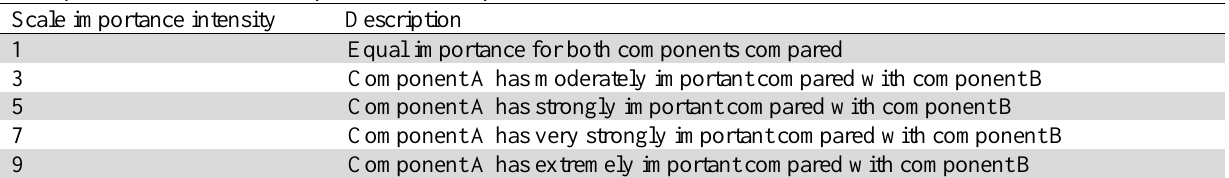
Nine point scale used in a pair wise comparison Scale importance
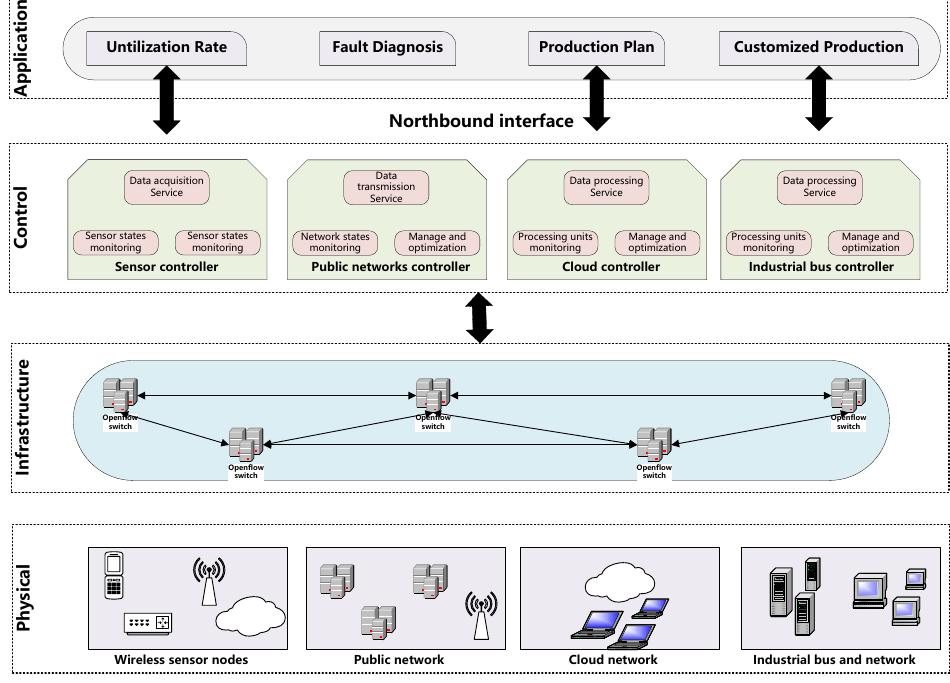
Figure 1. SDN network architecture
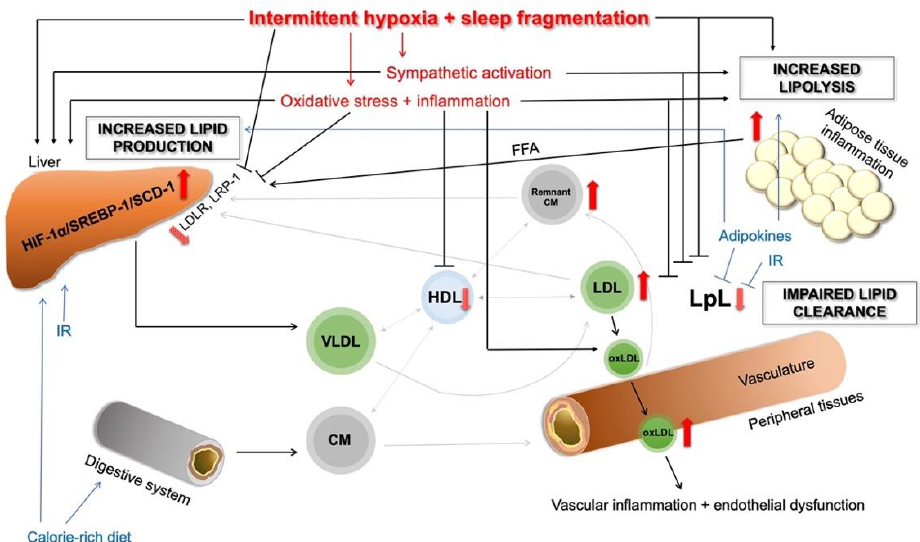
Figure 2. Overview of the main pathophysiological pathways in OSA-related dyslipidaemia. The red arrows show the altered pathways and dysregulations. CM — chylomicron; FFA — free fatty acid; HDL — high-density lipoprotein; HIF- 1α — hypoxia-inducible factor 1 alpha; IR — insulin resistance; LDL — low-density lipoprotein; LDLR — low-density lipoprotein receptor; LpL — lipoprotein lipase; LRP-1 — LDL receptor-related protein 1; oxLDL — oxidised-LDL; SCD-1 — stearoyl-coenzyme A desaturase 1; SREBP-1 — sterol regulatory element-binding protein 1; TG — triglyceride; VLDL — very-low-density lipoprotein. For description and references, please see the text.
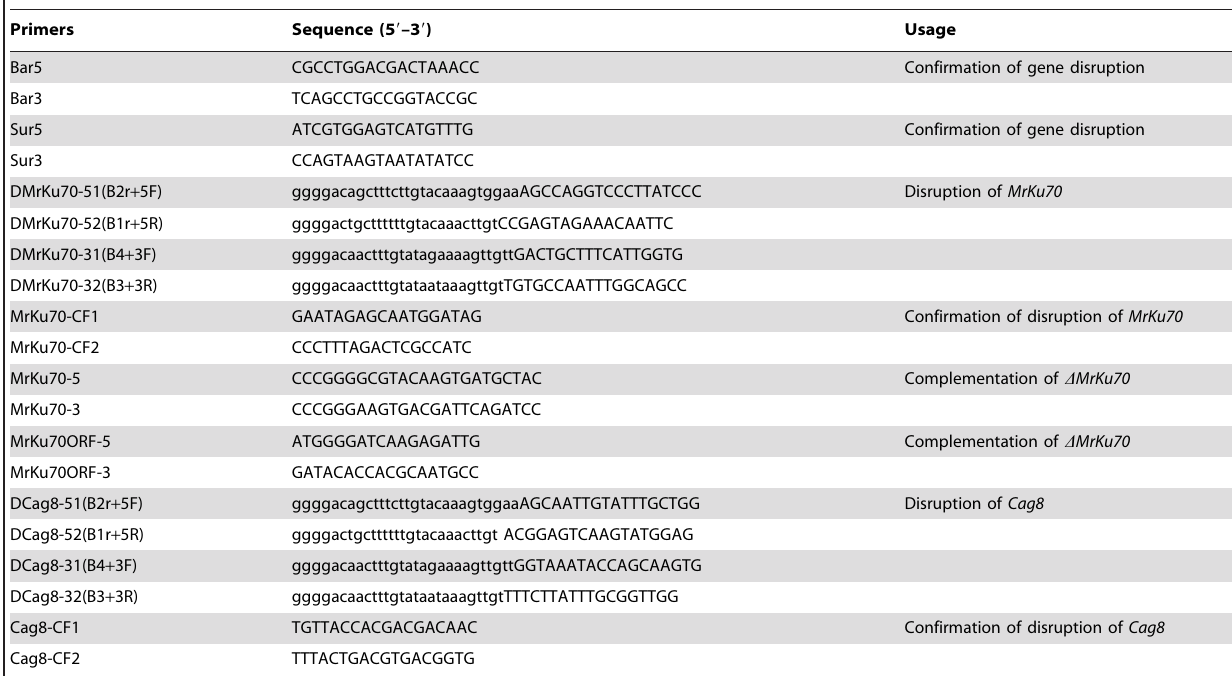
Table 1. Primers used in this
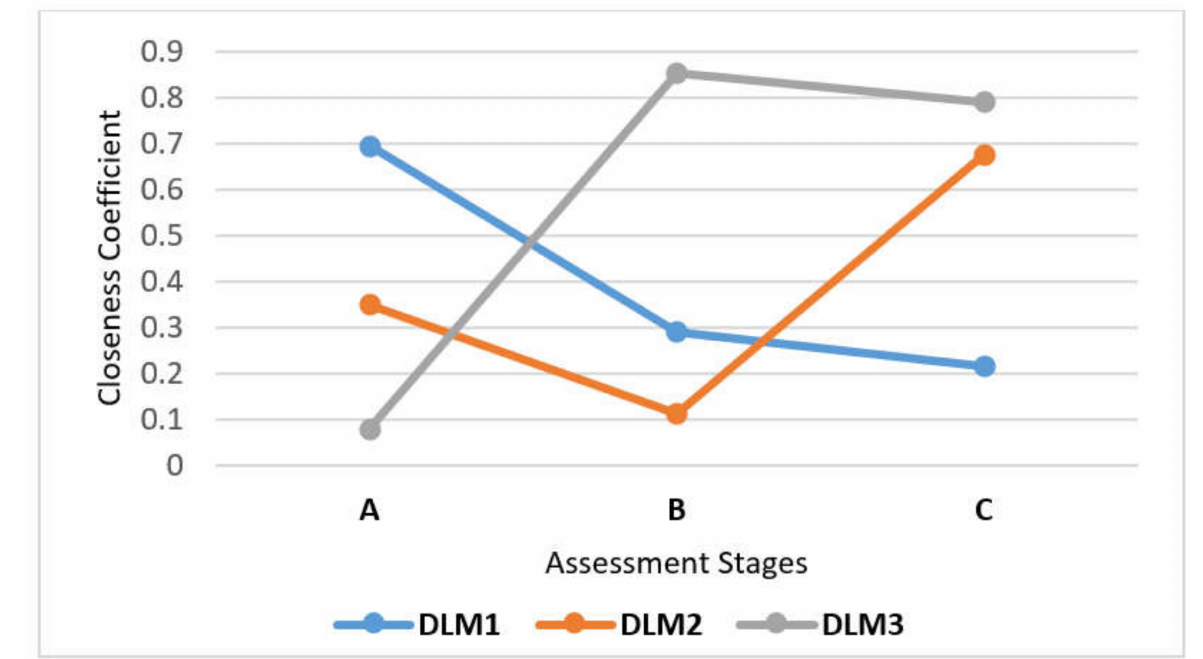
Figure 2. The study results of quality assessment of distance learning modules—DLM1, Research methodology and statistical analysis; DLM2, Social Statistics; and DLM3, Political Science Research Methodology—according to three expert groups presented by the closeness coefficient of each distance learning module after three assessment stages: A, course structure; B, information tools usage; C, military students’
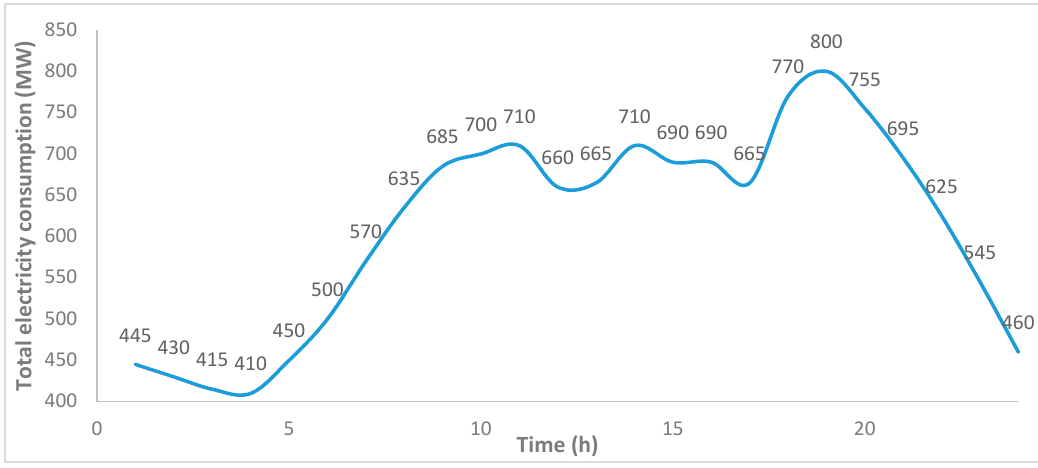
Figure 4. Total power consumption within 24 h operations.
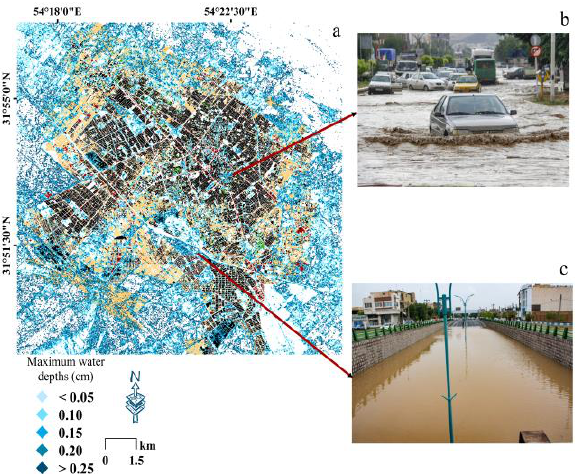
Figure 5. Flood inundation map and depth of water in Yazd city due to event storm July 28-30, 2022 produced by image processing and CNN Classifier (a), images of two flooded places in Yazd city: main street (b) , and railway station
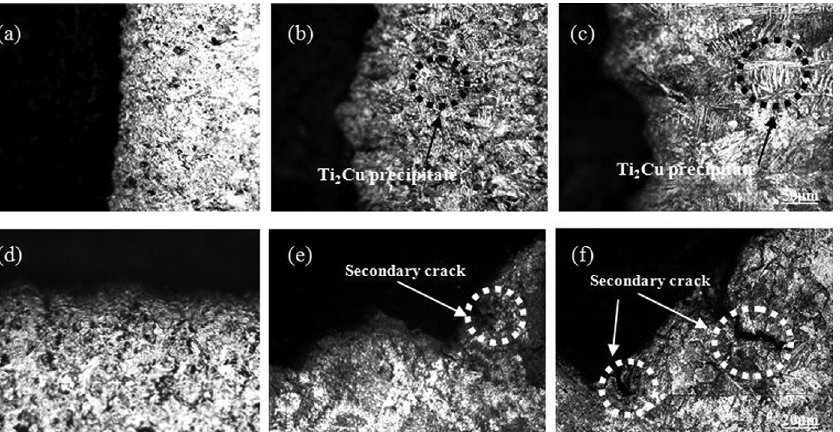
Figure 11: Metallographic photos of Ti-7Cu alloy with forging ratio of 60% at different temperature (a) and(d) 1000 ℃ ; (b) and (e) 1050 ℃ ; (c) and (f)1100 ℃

-------

What the task asks
Your task is to collect every line above that contains the word "main".

Result below
Figure 2. Overview of the main pathophysiological pathways in OSA-related dyslipidaemia. The red arrows show the altered pathways and dysregulations. CM — chylomicron; FFA — free fatty acid; HDL — high-density lipoprotein; HIF- 1α — hypoxia-inducible factor 1 alpha; IR — insulin resistance; LDL — low-density lipoprotein; LDLR — low-density lipoprotein receptor; LpL — lipoprotein lipase; LRP-1 — LDL receptor-related protein 1; oxLDL — oxidised-LDL; SCD-1 — stearoyl-coenzyme A desaturase 1; SREBP-1 — sterol regulatory element-binding protein 1; TG — triglyceride; VLDL — very-low-density lipoprotein. For description and references, please see the text.
Figure 5. Flood inundation map and depth of water in Yazd city due to event storm July 28-30, 2022 produced by image processing and CNN Classifier (a), images of two flooded places in Yazd city: main street (b) , and railway station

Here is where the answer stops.